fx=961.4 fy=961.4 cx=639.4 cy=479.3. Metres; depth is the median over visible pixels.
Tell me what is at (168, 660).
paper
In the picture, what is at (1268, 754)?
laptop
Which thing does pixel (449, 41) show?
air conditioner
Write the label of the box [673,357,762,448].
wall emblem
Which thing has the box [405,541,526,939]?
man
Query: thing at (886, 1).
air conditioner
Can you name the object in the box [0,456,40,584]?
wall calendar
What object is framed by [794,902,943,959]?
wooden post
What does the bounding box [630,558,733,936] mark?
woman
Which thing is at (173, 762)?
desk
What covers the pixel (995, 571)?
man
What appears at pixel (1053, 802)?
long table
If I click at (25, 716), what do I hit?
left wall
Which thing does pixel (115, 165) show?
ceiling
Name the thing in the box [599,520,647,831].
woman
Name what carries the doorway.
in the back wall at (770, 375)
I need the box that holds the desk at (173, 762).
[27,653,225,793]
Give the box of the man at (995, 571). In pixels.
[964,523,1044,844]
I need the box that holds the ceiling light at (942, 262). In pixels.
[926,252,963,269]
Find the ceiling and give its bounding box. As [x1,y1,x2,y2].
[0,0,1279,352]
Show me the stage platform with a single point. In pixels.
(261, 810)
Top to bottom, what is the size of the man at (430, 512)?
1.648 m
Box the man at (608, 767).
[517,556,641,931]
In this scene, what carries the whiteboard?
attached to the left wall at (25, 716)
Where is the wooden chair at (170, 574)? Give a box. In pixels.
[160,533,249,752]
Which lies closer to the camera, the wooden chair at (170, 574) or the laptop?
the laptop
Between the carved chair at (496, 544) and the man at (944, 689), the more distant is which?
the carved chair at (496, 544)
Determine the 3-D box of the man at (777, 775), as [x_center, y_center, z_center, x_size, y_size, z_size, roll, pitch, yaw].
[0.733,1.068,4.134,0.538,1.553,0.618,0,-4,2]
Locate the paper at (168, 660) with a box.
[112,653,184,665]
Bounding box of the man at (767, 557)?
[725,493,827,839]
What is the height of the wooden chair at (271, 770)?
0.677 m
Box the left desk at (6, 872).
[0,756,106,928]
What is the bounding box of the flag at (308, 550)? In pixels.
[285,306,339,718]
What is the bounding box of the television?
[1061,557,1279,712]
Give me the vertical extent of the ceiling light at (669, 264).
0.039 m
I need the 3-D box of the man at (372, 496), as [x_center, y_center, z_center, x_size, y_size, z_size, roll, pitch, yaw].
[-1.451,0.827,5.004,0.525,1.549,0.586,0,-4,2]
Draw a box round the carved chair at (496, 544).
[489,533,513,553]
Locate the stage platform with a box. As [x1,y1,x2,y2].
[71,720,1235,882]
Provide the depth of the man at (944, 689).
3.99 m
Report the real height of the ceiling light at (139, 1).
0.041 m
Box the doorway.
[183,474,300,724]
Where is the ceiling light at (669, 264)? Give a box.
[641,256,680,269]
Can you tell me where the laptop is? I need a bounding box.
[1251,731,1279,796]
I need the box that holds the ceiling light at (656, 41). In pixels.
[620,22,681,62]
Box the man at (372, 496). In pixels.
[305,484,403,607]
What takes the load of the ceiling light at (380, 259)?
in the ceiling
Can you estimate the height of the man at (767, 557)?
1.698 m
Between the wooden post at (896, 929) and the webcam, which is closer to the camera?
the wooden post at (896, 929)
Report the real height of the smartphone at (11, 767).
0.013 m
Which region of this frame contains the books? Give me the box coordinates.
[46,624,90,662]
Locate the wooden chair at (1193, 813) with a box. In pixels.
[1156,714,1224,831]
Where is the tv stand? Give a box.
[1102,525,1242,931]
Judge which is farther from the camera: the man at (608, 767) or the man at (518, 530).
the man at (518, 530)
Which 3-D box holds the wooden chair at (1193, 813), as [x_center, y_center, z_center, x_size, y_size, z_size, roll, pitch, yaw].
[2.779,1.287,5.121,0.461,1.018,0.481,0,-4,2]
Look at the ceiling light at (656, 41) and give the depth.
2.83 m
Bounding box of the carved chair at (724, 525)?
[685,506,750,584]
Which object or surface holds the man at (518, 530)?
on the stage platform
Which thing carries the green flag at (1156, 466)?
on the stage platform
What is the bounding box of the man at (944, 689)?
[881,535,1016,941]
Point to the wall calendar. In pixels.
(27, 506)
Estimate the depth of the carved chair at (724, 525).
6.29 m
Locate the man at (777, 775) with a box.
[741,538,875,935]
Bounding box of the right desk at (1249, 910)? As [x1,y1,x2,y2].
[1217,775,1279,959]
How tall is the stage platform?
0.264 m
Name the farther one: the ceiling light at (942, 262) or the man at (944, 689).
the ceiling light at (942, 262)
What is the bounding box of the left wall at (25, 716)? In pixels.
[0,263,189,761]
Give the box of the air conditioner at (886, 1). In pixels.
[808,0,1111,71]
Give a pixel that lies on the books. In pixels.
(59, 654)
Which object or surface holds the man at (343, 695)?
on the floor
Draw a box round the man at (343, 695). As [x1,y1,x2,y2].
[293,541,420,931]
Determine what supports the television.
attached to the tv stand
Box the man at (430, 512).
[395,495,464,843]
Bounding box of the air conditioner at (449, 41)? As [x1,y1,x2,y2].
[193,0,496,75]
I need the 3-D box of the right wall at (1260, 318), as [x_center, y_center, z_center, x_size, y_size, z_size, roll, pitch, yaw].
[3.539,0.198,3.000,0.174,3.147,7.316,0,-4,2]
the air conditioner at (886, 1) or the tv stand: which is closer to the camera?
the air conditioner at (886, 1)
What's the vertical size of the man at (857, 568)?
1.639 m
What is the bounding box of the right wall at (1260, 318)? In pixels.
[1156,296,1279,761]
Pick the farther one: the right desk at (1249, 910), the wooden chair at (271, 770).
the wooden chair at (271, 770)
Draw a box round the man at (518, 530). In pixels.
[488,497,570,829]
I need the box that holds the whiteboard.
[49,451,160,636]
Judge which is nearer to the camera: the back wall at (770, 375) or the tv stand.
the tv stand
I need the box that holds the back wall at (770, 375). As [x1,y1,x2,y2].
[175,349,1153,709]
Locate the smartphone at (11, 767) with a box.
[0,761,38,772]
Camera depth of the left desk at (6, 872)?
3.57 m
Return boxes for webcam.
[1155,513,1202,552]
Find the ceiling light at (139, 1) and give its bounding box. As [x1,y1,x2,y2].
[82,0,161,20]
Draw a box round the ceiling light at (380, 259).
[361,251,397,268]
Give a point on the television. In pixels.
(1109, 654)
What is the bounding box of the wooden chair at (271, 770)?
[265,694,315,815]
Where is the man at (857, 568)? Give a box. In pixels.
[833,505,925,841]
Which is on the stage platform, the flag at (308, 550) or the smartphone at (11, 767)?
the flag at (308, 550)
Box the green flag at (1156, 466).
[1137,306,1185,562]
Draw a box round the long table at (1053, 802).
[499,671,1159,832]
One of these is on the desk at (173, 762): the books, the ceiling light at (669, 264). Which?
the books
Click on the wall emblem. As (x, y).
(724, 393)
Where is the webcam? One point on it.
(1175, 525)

Problem to solve:
Your response should consist of the data above, duplicated exactly.

Response to the task:
fx=961.4 fy=961.4 cx=639.4 cy=479.3. Metres; depth is the median over visible pixels.
Tell me what is at (168, 660).
paper
In the picture, what is at (1268, 754)?
laptop
Which thing does pixel (449, 41) show?
air conditioner
Write the label of the box [673,357,762,448].
wall emblem
Which thing has the box [405,541,526,939]?
man
Query: thing at (886, 1).
air conditioner
Can you name the object in the box [0,456,40,584]?
wall calendar
What object is framed by [794,902,943,959]?
wooden post
What does the bounding box [630,558,733,936] mark?
woman
Which thing is at (173, 762)?
desk
What covers the pixel (995, 571)?
man
What appears at pixel (1053, 802)?
long table
If I click at (25, 716), what do I hit?
left wall
Which thing does pixel (115, 165) show?
ceiling
Name the thing in the box [599,520,647,831].
woman
Name what carries the doorway.
in the back wall at (770, 375)
I need the box that holds the desk at (173, 762).
[27,653,225,793]
Give the box of the man at (995, 571). In pixels.
[964,523,1044,844]
I need the box that holds the ceiling light at (942, 262). In pixels.
[926,252,963,269]
Find the ceiling and give its bounding box. As [x1,y1,x2,y2].
[0,0,1279,352]
Show me the stage platform with a single point. In pixels.
(261, 810)
Top to bottom, what is the size of the man at (430, 512)?
1.648 m
Box the man at (608, 767).
[517,556,641,931]
In this scene, what carries the whiteboard?
attached to the left wall at (25, 716)
Where is the wooden chair at (170, 574)? Give a box. In pixels.
[160,533,249,752]
Which lies closer to the camera, the wooden chair at (170, 574) or the laptop?
the laptop
Between the carved chair at (496, 544) and the man at (944, 689), the more distant is which?
the carved chair at (496, 544)
Determine the 3-D box of the man at (777, 775), as [x_center, y_center, z_center, x_size, y_size, z_size, roll, pitch, yaw].
[0.733,1.068,4.134,0.538,1.553,0.618,0,-4,2]
Locate the paper at (168, 660) with a box.
[112,653,184,665]
Bounding box of the man at (767, 557)?
[725,493,827,839]
What is the height of the wooden chair at (271, 770)?
0.677 m
Box the left desk at (6, 872).
[0,756,106,928]
What is the bounding box of the flag at (308, 550)? In pixels.
[285,306,339,718]
What is the bounding box of the television?
[1061,557,1279,712]
Give me the vertical extent of the ceiling light at (669, 264).
0.039 m
I need the 3-D box of the man at (372, 496), as [x_center, y_center, z_center, x_size, y_size, z_size, roll, pitch, yaw].
[-1.451,0.827,5.004,0.525,1.549,0.586,0,-4,2]
Draw a box round the carved chair at (496, 544).
[489,533,513,553]
Locate the stage platform with a box. As [x1,y1,x2,y2].
[71,720,1235,882]
Provide the depth of the man at (944, 689).
3.99 m
Report the real height of the ceiling light at (139, 1).
0.041 m
Box the doorway.
[183,474,300,724]
Where is the ceiling light at (669, 264)? Give a box.
[641,256,680,269]
Can you tell me where the laptop is? I need a bounding box.
[1251,731,1279,796]
I need the box that holds the ceiling light at (656, 41). In pixels.
[620,22,681,62]
Box the man at (372, 496). In pixels.
[305,484,403,607]
What takes the load of the ceiling light at (380, 259)?
in the ceiling
Can you estimate the height of the man at (767, 557)?
1.698 m
Between the wooden post at (896, 929) and the webcam, which is closer to the camera?
the wooden post at (896, 929)
Report the real height of the smartphone at (11, 767).
0.013 m
Which region of this frame contains the books? Give me the box coordinates.
[46,624,90,662]
Locate the wooden chair at (1193, 813) with a box. In pixels.
[1156,714,1224,831]
Where is the tv stand? Give a box.
[1102,525,1242,931]
Judge which is farther from the camera: the man at (608, 767) or the man at (518, 530).
the man at (518, 530)
Which 3-D box holds the wooden chair at (1193, 813), as [x_center, y_center, z_center, x_size, y_size, z_size, roll, pitch, yaw].
[2.779,1.287,5.121,0.461,1.018,0.481,0,-4,2]
Look at the ceiling light at (656, 41) and give the depth.
2.83 m
Bounding box of the carved chair at (724, 525)?
[685,506,750,584]
Which object or surface holds the man at (518, 530)?
on the stage platform
Which thing carries the green flag at (1156, 466)?
on the stage platform
What is the bounding box of the man at (944, 689)?
[881,535,1016,941]
Point to the wall calendar. In pixels.
(27, 506)
Estimate the depth of the carved chair at (724, 525).
6.29 m
Locate the man at (777, 775) with a box.
[741,538,875,935]
Bounding box of the right desk at (1249, 910)? As [x1,y1,x2,y2].
[1217,775,1279,959]
How tall is the stage platform?
0.264 m
Name the farther one: the ceiling light at (942, 262) or the man at (944, 689).
the ceiling light at (942, 262)
What is the bounding box of the left wall at (25, 716)? In pixels.
[0,263,189,761]
Give the box of the air conditioner at (886, 1). In pixels.
[808,0,1111,71]
Give a pixel that lies on the books. In pixels.
(59, 654)
Which object or surface holds the man at (343, 695)?
on the floor
Draw a box round the man at (343, 695). As [x1,y1,x2,y2].
[293,541,420,931]
Determine what supports the television.
attached to the tv stand
Box the man at (430, 512).
[395,495,464,843]
Bounding box of the air conditioner at (449, 41)? As [x1,y1,x2,y2].
[193,0,496,75]
I need the 3-D box of the right wall at (1260, 318), as [x_center, y_center, z_center, x_size, y_size, z_size, roll, pitch, yaw].
[3.539,0.198,3.000,0.174,3.147,7.316,0,-4,2]
the air conditioner at (886, 1) or the tv stand: which is closer to the camera?
the air conditioner at (886, 1)
What's the vertical size of the man at (857, 568)?
1.639 m
What is the bounding box of the right wall at (1260, 318)? In pixels.
[1156,296,1279,761]
Pick the farther one: the right desk at (1249, 910), the wooden chair at (271, 770).
the wooden chair at (271, 770)
Draw a box round the man at (518, 530). In pixels.
[488,497,570,829]
I need the box that holds the whiteboard.
[49,451,160,636]
Judge which is nearer to the camera: the back wall at (770, 375) or the tv stand.
the tv stand
I need the box that holds the back wall at (770, 375). As [x1,y1,x2,y2].
[175,349,1153,709]
Locate the smartphone at (11, 767) with a box.
[0,761,38,772]
Camera depth of the left desk at (6, 872)?
3.57 m
Return boxes for webcam.
[1155,513,1202,552]
Find the ceiling light at (139, 1) and give its bounding box. As [x1,y1,x2,y2].
[82,0,161,20]
Draw a box round the ceiling light at (380, 259).
[361,251,397,268]
Give a point on the television. In pixels.
(1109, 654)
What is the bounding box of the wooden chair at (271, 770)?
[265,694,315,815]
Where is the man at (857, 568)? Give a box. In pixels.
[833,505,925,841]
Which is on the stage platform, the flag at (308, 550) or the smartphone at (11, 767)?
the flag at (308, 550)
Box the green flag at (1156, 466).
[1137,306,1185,562]
Draw a box round the long table at (1053, 802).
[499,671,1159,832]
One of these is on the desk at (173, 762): the books, the ceiling light at (669, 264). Which?
the books
Click on the wall emblem. As (x, y).
(724, 393)
Where is the webcam? One point on it.
(1175, 525)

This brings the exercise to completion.